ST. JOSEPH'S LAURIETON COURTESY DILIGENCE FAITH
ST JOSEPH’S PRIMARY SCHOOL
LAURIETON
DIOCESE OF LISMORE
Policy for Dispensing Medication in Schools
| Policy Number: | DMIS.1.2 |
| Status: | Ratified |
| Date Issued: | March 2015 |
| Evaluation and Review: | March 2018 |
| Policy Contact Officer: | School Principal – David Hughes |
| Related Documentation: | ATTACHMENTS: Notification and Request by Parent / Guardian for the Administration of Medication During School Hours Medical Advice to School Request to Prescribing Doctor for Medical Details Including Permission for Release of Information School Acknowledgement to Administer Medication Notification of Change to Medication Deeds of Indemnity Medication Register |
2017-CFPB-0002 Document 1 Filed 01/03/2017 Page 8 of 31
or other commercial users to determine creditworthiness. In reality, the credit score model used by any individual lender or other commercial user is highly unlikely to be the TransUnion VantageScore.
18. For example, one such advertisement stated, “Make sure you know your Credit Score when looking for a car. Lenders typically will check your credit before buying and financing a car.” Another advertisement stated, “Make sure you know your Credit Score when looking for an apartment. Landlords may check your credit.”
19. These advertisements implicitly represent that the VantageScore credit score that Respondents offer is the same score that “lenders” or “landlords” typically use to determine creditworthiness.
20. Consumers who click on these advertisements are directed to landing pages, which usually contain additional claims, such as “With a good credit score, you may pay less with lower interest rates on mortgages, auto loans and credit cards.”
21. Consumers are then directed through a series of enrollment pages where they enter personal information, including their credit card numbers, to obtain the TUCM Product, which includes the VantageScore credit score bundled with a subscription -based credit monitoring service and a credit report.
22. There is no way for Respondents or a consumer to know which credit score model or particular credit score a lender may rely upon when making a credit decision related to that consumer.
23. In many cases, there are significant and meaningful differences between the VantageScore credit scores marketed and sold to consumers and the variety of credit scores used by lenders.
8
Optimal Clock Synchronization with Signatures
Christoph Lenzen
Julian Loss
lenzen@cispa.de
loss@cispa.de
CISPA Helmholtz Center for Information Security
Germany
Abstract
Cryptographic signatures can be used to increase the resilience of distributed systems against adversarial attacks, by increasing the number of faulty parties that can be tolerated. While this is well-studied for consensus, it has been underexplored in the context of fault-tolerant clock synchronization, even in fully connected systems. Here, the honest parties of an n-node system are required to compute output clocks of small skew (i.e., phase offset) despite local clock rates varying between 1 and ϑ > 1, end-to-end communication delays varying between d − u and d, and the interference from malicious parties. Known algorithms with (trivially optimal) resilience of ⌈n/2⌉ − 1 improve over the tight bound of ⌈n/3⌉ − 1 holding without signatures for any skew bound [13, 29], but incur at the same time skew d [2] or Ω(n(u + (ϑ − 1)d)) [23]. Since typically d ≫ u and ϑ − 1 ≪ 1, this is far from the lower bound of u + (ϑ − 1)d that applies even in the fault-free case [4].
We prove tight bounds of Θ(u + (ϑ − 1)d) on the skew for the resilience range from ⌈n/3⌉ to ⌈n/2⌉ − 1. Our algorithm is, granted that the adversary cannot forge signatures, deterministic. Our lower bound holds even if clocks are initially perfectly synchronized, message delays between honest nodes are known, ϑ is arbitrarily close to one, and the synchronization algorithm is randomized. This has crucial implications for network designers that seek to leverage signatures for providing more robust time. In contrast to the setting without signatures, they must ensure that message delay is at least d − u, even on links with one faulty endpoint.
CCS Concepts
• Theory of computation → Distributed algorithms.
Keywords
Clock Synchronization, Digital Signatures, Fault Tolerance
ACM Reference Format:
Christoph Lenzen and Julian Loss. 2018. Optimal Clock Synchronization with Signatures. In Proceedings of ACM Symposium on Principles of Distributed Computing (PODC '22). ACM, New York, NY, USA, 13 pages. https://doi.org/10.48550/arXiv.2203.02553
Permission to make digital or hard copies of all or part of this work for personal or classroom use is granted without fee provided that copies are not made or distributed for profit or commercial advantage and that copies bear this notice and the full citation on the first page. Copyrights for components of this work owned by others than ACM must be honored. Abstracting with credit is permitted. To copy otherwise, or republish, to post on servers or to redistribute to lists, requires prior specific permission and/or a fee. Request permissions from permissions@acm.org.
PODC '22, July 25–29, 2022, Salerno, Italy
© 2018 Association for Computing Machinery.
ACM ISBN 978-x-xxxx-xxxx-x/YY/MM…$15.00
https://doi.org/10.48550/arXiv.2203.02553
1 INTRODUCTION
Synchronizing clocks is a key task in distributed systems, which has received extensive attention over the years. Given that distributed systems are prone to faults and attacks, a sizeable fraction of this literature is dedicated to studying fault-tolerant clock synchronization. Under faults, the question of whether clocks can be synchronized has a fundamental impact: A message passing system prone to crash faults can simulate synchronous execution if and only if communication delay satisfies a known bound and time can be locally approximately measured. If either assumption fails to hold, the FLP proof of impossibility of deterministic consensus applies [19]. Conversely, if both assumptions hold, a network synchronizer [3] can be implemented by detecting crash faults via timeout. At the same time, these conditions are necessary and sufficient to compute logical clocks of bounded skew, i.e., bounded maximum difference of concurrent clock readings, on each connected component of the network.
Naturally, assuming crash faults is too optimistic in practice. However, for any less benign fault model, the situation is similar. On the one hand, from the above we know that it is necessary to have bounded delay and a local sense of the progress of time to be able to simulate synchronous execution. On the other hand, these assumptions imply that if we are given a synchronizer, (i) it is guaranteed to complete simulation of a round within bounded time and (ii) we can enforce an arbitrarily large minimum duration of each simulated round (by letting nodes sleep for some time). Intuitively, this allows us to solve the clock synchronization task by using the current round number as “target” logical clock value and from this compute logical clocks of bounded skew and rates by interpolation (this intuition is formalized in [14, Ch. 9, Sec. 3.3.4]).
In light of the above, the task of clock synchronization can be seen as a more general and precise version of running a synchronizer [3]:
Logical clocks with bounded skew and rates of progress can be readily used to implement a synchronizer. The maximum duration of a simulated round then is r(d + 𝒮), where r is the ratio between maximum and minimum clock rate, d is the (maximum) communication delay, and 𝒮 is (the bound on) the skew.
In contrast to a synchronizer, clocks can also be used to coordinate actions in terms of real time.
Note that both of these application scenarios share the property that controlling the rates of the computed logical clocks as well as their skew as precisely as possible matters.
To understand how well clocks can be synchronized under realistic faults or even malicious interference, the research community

_ _ _ _ _ _ _

ASSIGNMENT
Stop after the line containing "or other commercial users": print exactly the lines from the start of the entries above up to it, that line included.

PROBLEM SOLUTION
ST. JOSEPH'S LAURIETON COURTESY DILIGENCE FAITH
ST JOSEPH’S PRIMARY SCHOOL
LAURIETON
DIOCESE OF LISMORE
Policy for Dispensing Medication in Schools
| Policy Number: | DMIS.1.2 |
| Status: | Ratified |
| Date Issued: | March 2015 |
| Evaluation and Review: | March 2018 |
| Policy Contact Officer: | School Principal – David Hughes |
| Related Documentation: | ATTACHMENTS: Notification and Request by Parent / Guardian for the Administration of Medication During School Hours Medical Advice to School Request to Prescribing Doctor for Medical Details Including Permission for Release of Information School Acknowledgement to Administer Medication Notification of Change to Medication Deeds of Indemnity Medication Register |
2017-CFPB-0002 Document 1 Filed 01/03/2017 Page 8 of 31
or other commercial users to determine creditworthiness. In reality, the credit score model used by any individual lender or other commercial user is highly unlikely to be the TransUnion VantageScore.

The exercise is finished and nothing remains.